[Opdracht 1]:
Schrijf de tekst over Jitschak en Esav volledig en letterlijk over.

Op sjabbat 7 november is Rabbi Lord Jonathan Sacks (Londen, 1948) overleden. Sacks wordt beschouwd als de grootste joodse denker en vertolker van het joodse gedachtengoed gedurende de laatste vijfentwintig jaar. Wekelijks publiceerde Jonathan Sacks zijn uiteenzetting over de Sidra van de week, het gedeelte van de Tora dat wekelijks wordt gelezen. Het Nederlands-Israëlitisch Kerkgenootschap bracht zijn uiteenzetting op de Tora de laatste jaren in het NIK Weekbericht. Als een eerbetoon aan Rabbi Sacks gaan we daar de komende tijd mee door.
Rabbi Sacks: Jitschak en Esav
Het is een obsederende vraag. Waarom hield Jitschak van Esav? Het vers zegt zo expliciet: “Jitschak, die een voorliefde had voor wild, hield van Esav, maar Rivka hield van Ja’akov” (Bereesjiet – Gen. 25:28). Hoe we deze zin ook lezen, het is verwarrend. Als we het letterlijk lezen, suggereert het dat Jitschaks genegenheid werd beheerst door niet meer dan een voorkeur voor een bepaald soort voedsel. Dat is beslist niet de manier waarop liefde wordt verdiend of gegeven in de Tora.
Rasji, die een midrasj citeert, suggereert dat de uitdrukking die is vertaald als “die een voorliefde had voor wild” en verwijst naar Jitschak, in feite verwijst naar Esav en moet worden gelezen als “er was de jacht in zijn mond”, wat betekent dat hij gewend was om zijn vader in de val te lokken en te misleiden door zijn woorden. Esav bedroog Jitschak door hem te laten denken dat hij vromer en spiritueler was dan in feite het geval was.

[Opdracht 2]:
Haal uit de invoer de regels vanaf de regel met "визита в квартиру заявителя, проведения" tot en met de regel met "أخلاقيات الشركة", en geef ze letterlijk weer. Laat de afbeeldingen daarbij weg.

[Invoer]:
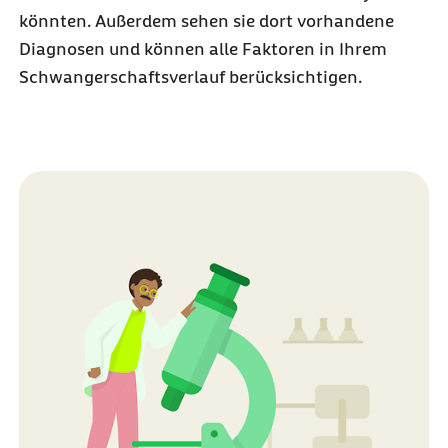
könnten. Außerdem sehen sie dort vorhandene
Diagnosen und können alle Faktoren in Ihrem
Schwangerschaftsverlauf berücksichtigen.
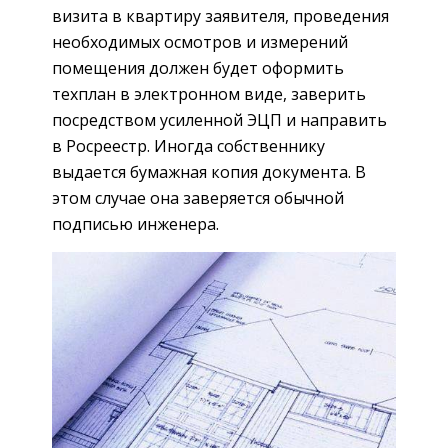
визита в квартиру заявителя, проведения
необходимых осмотров и измерений
помещения должен будет оформить
техплан в электронном виде, заверить
посредством усиленной ЭЦП и направить
в Росреестр. Иногда собственнику
выдается бумажная копия документа. В
этом случае она заверяется обычной
подписью инженера.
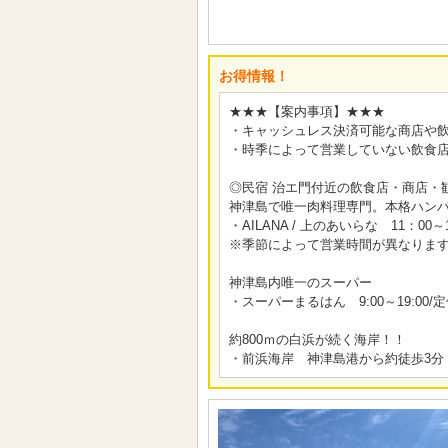
お得情報！
★★★【案内事項】★★★
・キャッシュレス決済可能な商店や
・時季によって営業していない飲食
◎民宿 治エ門付近の飲食店・商店・
神津島で唯一肉料理専門。本格ハン
・AILANA / 上のあいらな 11：00
※季節によって営業時間が異なりま
神津島内唯一のスーパー
・スーパーまるはん 9:00～19:00
約800ｍの白浜が続く海岸！！
・前浜海岸 神津島港から約徒歩3分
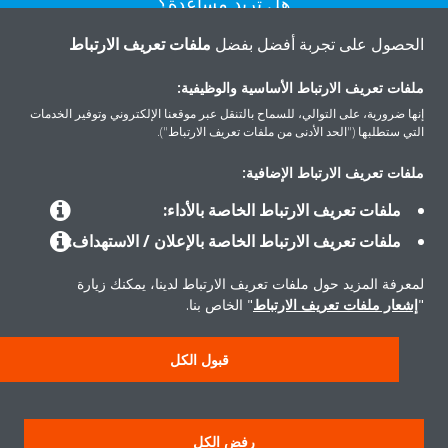
هل تريد مساعدة؟
الحصول على تجربة أفضل بفضل
ملفات تعريف الارتباط
اتصل بنا
ملفات تعريف الارتباط الأساسية والوظيفية:
إنها ضرورية، على التوالي، للسماح بالتنقل عبر موقعنا الإلكتروني وتوفير الخدمات
التي ستطلبها ("الحد الأدنى من ملفات تعريف الارتباط").
ملفات تعريف الارتباط الإضافية:
المنتجات
ملفات تعريف الارتباط الخاصة بالأداء:
ملفات تعريف الارتباط الخاصة بالإعلان / الاستهداف:
حلول
لمعرفة المزيد حول ملفات تعريف الارتباط لدينا، يمكنك زيارة
"
إشعار ملفات تعريف الارتباط
" الخاص بنا.
حول دايكن
قبول الكل
سياسة خصوصية البيانات
إشعار ملف تعريف الارتباط
إشعار قانوني
رفض الكل
أخلاقيات الشركة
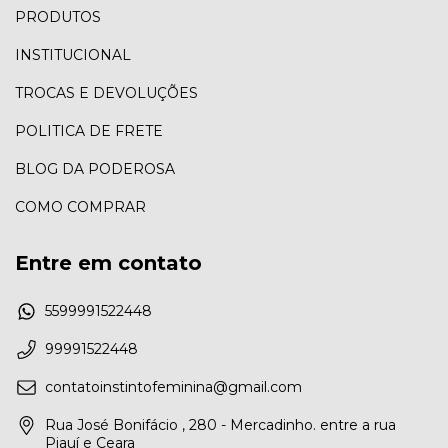
PRODUTOS
INSTITUCIONAL
TROCAS E DEVOLUÇÕES
POLITICA DE FRETE
BLOG DA PODEROSA
COMO COMPRAR
Entre em contato
5599991522448
99991522448
contatoinstintofeminina@gmail.com
Rua José Bonifácio , 280 - Mercadinho. entre a rua
Piauí e Ceara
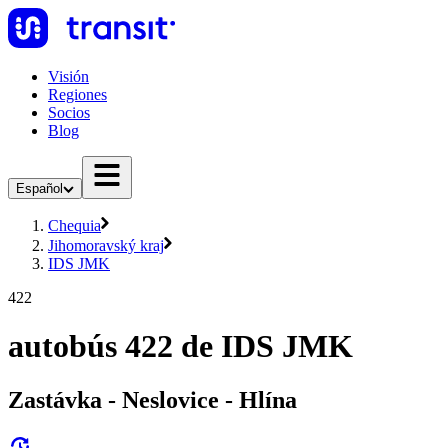
Visión
Regiones
Socios
Blog
Español
Chequia
Jihomoravský kraj
IDS JMK
422
autobús 422 de IDS JMK
Zastávka - Neslovice - Hlína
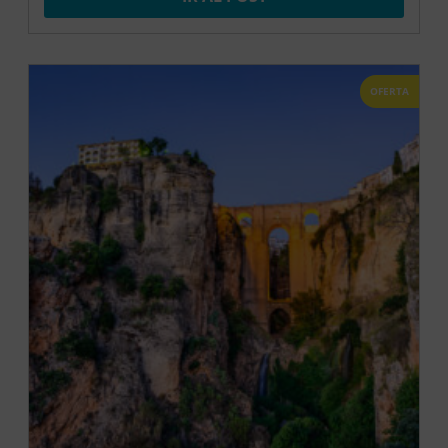
OFERTA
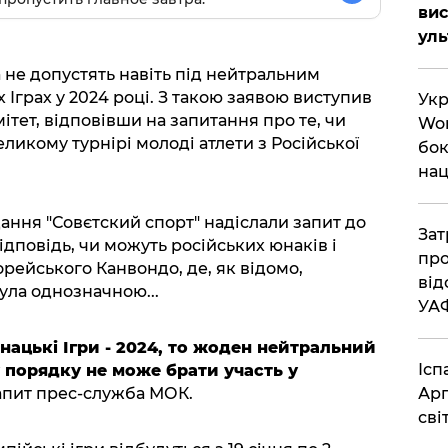
вис
ул
 не допустять навіть під нейтральним
Іграх у 2024 році. З такою заявою виступив
Укр
тет, відповівши на запитання про те, чи
Wor
еликому турнірі молоді атлети з Російської
бок
нац
ання "Совєтский спорт" надіслали запит до
Зат
дповідь, чи можуть російських юнаків і
про
рейського Канвондо, де, як відомо,
від
була однозначною...
УА
нацькі Ігри - 2024, то жоден нейтральний
Ісп
 порядку не може брати участь у
Арг
запит прес-служба МОК.
сві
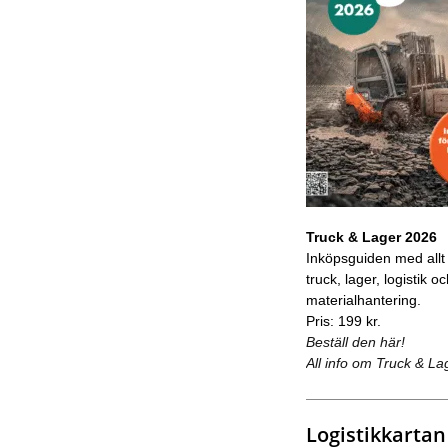
Truck & Lager 2026
Inköpsguiden med allt
truck, lager, logistik o
materialhantering.
Pris: 199 kr.
Beställ den här!
All info om Truck & La
Logistikkartan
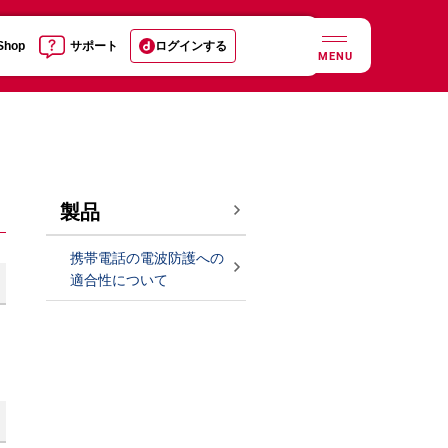
 Shop
サポート
ログインする
MENU
製品
携帯電話の電波防護への
適合性について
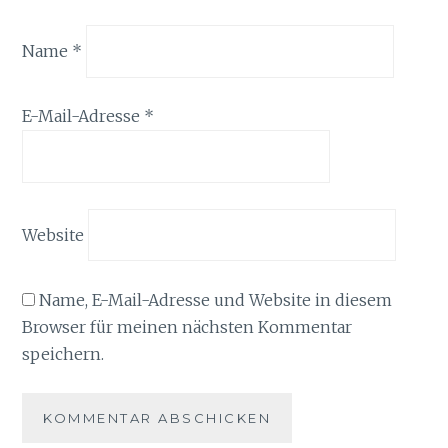
Name
*
E-Mail-Adresse
*
Website
Name, E-Mail-Adresse und Website in diesem
Browser für meinen nächsten Kommentar
speichern.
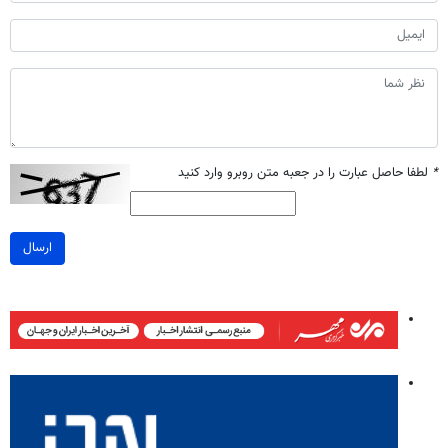
*
لطفا حاصل عبارت را در جعبه متن روبرو وارد کنید
ارسال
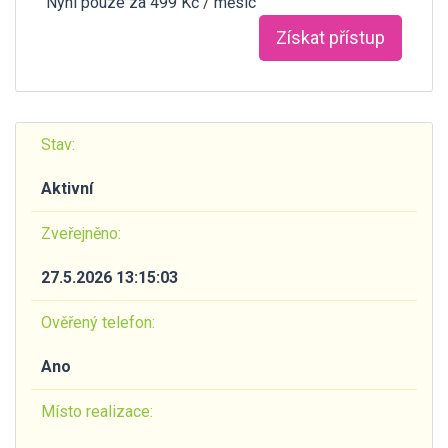
Nyní pouze za 499 Kč / měsíc
Získat přístup
Stav:
Aktivní
Zveřejněno:
27.5.2026 13:15:03
Ověřený telefon:
Ano
Místo realizace:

[Antwoordvak 1]:
Op sjabbat 7 november is Rabbi Lord Jonathan Sacks (Londen, 1948) overleden. Sacks wordt beschouwd als de grootste joodse denker en vertolker van het joodse gedachtengoed gedurende de laatste vijfentwintig jaar. Wekelijks publiceerde Jonathan Sacks zijn uiteenzetting over de Sidra van de week, het gedeelte van de Tora dat wekelijks wordt gelezen. Het Nederlands-Israëlitisch Kerkgenootschap bracht zijn uiteenzetting op de Tora de laatste jaren in het NIK Weekbericht. Als een eerbetoon aan Rabbi Sacks gaan we daar de komende tijd mee door.
Rabbi Sacks: Jitschak en Esav
Het is een obsederende vraag. Waarom hield Jitschak van Esav? Het vers zegt zo expliciet: “Jitschak, die een voorliefde had voor wild, hield van Esav, maar Rivka hield van Ja’akov” (Bereesjiet – Gen. 25:28). Hoe we deze zin ook lezen, het is verwarrend. Als we het letterlijk lezen, suggereert het dat Jitschaks genegenheid werd beheerst door niet meer dan een voorkeur voor een bepaald soort voedsel. Dat is beslist niet de manier waarop liefde wordt verdiend of gegeven in de Tora.
Rasji, die een midrasj citeert, suggereert dat de uitdrukking die is vertaald als “die een voorliefde had voor wild” en verwijst naar Jitschak, in feite verwijst naar Esav en moet worden gelezen als “er was de jacht in zijn mond”, wat betekent dat hij gewend was om zijn vader in de val te lokken en te misleiden door zijn woorden. Esav bedroog Jitschak door hem te laten denken dat hij vromer en spiritueler was dan in feite het geval was.

[Antwoordvak 2]:
визита в квартиру заявителя, проведения
необходимых осмотров и измерений
помещения должен будет оформить
техплан в электронном виде, заверить
посредством усиленной ЭЦП и направить
в Росреестр. Иногда собственнику
выдается бумажная копия документа. В
этом случае она заверяется обычной
подписью инженера.
お得情報！
★★★【案内事項】★★★
・キャッシュレス決済可能な商店や
・時季によって営業していない飲食
◎民宿 治エ門付近の飲食店・商店・
神津島で唯一肉料理専門。本格ハン
・AILANA / 上のあいらな 11：00
※季節によって営業時間が異なりま
神津島内唯一のスーパー
・スーパーまるはん 9:00～19:00
約800ｍの白浜が続く海岸！！
・前浜海岸 神津島港から約徒歩3分
هل تريد مساعدة؟
الحصول على تجربة أفضل بفضل
ملفات تعريف الارتباط
اتصل بنا
ملفات تعريف الارتباط الأساسية والوظيفية:
إنها ضرورية، على التوالي، للسماح بالتنقل عبر موقعنا الإلكتروني وتوفير الخدمات
التي ستطلبها ("الحد الأدنى من ملفات تعريف الارتباط").
ملفات تعريف الارتباط الإضافية:
المنتجات
ملفات تعريف الارتباط الخاصة بالأداء:
ملفات تعريف الارتباط الخاصة بالإعلان / الاستهداف:
حلول
لمعرفة المزيد حول ملفات تعريف الارتباط لدينا، يمكنك زيارة
"
إشعار ملفات تعريف الارتباط
" الخاص بنا.
حول دايكن
قبول الكل
سياسة خصوصية البيانات
إشعار ملف تعريف الارتباط
إشعار قانوني
رفض الكل
أخلاقيات الشركة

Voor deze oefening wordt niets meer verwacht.